_What is needed_:
Each line from the one holding "படைப்பாளர்களின்" to the end of the listing below must be given again exactly as it appears.
--- Data for processing ---
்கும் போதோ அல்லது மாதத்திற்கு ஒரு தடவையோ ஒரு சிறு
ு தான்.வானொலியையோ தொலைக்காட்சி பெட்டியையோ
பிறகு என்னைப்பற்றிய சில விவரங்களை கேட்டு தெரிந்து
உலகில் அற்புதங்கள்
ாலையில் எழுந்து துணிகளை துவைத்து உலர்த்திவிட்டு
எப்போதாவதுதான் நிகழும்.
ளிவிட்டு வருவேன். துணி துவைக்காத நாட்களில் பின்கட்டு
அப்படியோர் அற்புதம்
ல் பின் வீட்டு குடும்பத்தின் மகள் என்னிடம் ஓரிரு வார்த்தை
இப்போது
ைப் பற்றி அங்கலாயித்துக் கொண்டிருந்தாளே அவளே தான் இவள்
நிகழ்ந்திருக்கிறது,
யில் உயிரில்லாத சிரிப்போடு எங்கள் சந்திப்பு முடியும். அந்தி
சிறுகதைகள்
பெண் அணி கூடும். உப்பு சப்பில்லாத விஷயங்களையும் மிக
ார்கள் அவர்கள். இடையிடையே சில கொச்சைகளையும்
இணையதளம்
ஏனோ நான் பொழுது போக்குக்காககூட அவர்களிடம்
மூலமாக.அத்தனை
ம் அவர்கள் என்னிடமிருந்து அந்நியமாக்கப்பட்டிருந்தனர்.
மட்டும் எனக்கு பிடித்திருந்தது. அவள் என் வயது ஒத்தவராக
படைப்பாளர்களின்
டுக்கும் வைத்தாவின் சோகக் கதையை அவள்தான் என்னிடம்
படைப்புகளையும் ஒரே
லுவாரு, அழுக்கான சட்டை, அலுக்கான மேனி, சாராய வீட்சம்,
---
_Result of the exercise_:
படைப்பாளர்களின்
டுக்கும் வைத்தாவின் சோகக் கதையை அவள்தான் என்னிடம்
படைப்புகளையும் ஒரே
லுவாரு, அழுக்கான சட்டை, அலுக்கான மேனி, சாராய வீட்சம்,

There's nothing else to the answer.